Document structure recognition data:
◆ ◆ ◆ ◆ ◆

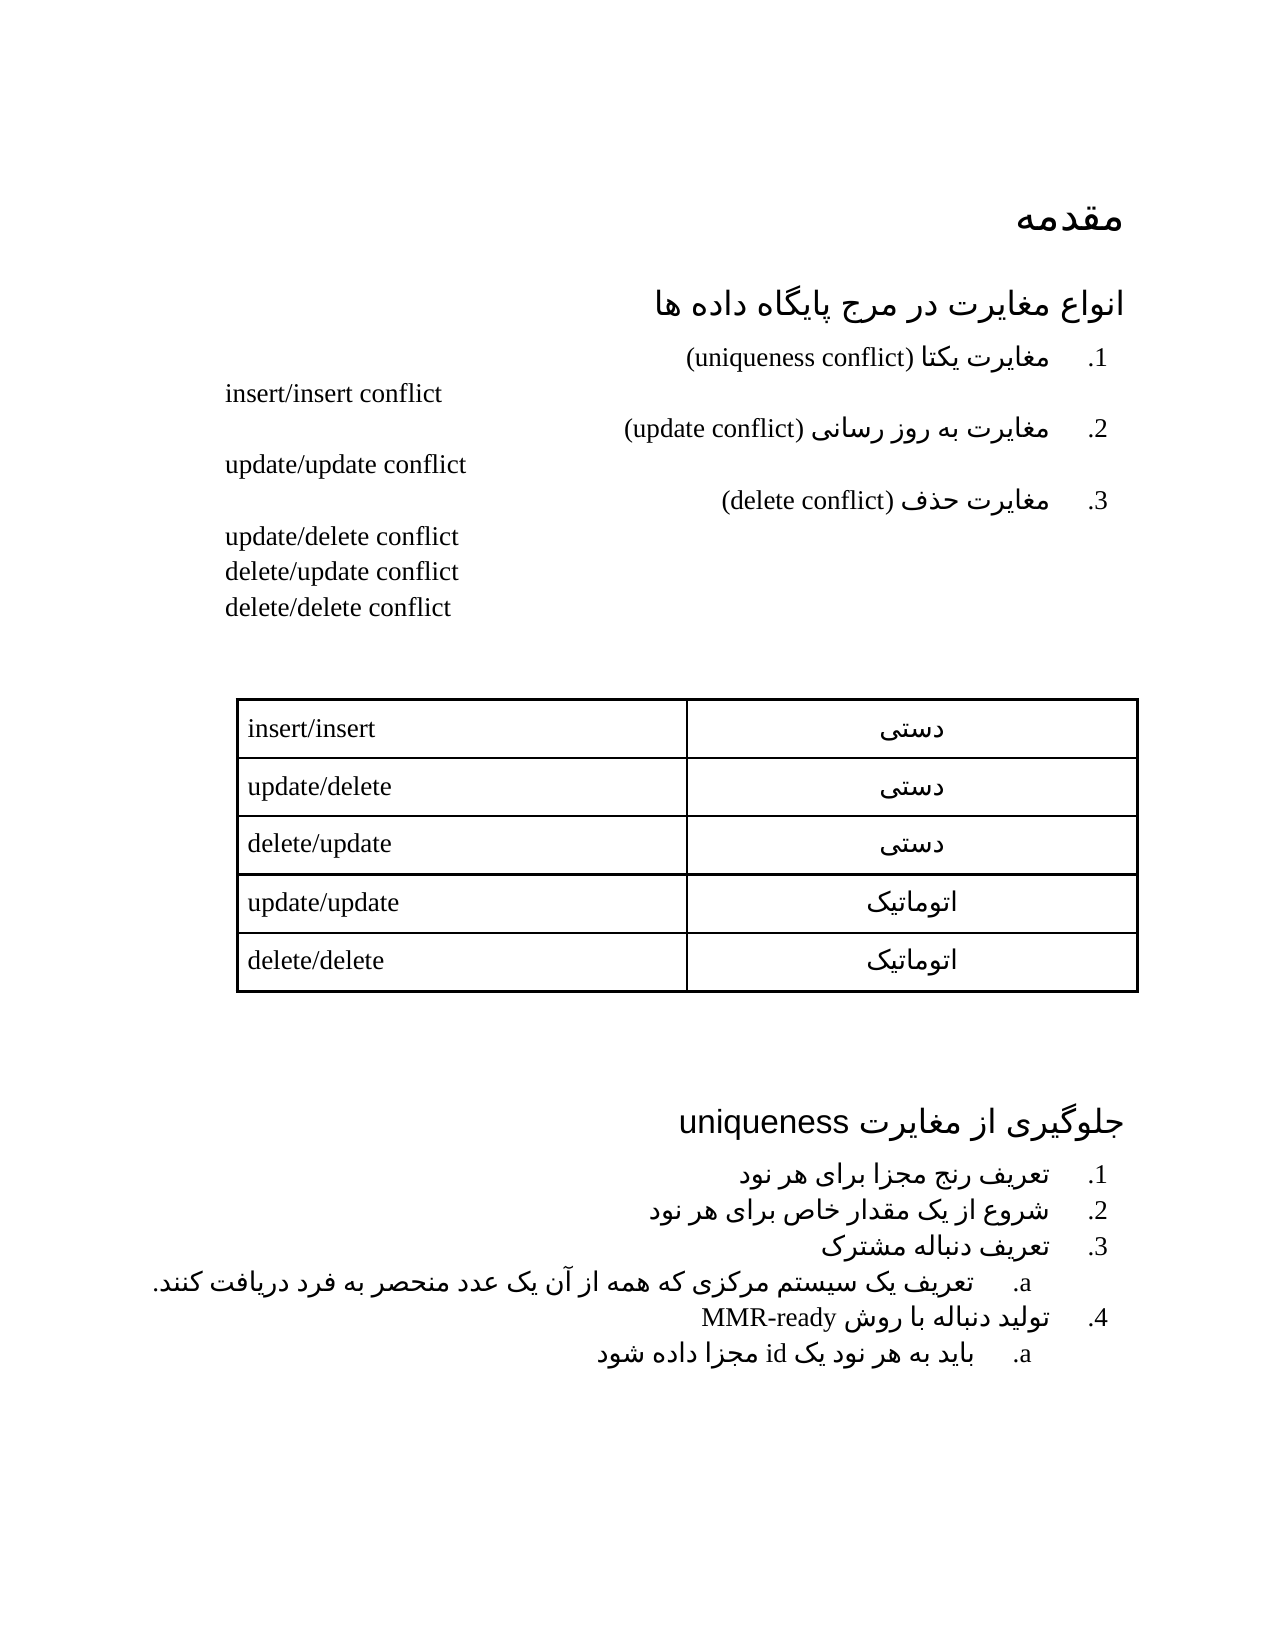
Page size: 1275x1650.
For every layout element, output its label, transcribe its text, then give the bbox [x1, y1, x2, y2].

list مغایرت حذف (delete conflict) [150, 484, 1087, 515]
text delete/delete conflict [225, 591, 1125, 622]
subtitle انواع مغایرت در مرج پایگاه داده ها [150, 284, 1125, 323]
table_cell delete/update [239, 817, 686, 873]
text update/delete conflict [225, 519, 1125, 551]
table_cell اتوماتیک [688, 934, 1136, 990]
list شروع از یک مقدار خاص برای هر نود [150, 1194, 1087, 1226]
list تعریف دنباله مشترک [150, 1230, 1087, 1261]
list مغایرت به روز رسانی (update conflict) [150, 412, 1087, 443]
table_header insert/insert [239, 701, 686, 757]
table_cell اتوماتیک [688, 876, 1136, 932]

◆ ◆ ◆ ◆ ◆

Activity: Could you reproduce the data above exactly, without its pictures?

Answer to this task:
Page size: 1275x1650.
For every layout element, output its label, transcribe its text, then give the bbox [x1, y1, x2, y2].

list مغایرت حذف (delete conflict) [150, 484, 1087, 515]
text delete/delete conflict [225, 591, 1125, 622]
subtitle انواع مغایرت در مرج پایگاه داده ها [150, 284, 1125, 323]
table_cell delete/update [239, 817, 686, 873]
text update/delete conflict [225, 519, 1125, 551]
table_cell اتوماتیک [688, 934, 1136, 990]
list شروع از یک مقدار خاص برای هر نود [150, 1194, 1087, 1226]
list تعریف دنباله مشترک [150, 1230, 1087, 1261]
list مغایرت به روز رسانی (update conflict) [150, 412, 1087, 443]
table_header insert/insert [239, 701, 686, 757]
table_cell اتوماتیک [688, 876, 1136, 932]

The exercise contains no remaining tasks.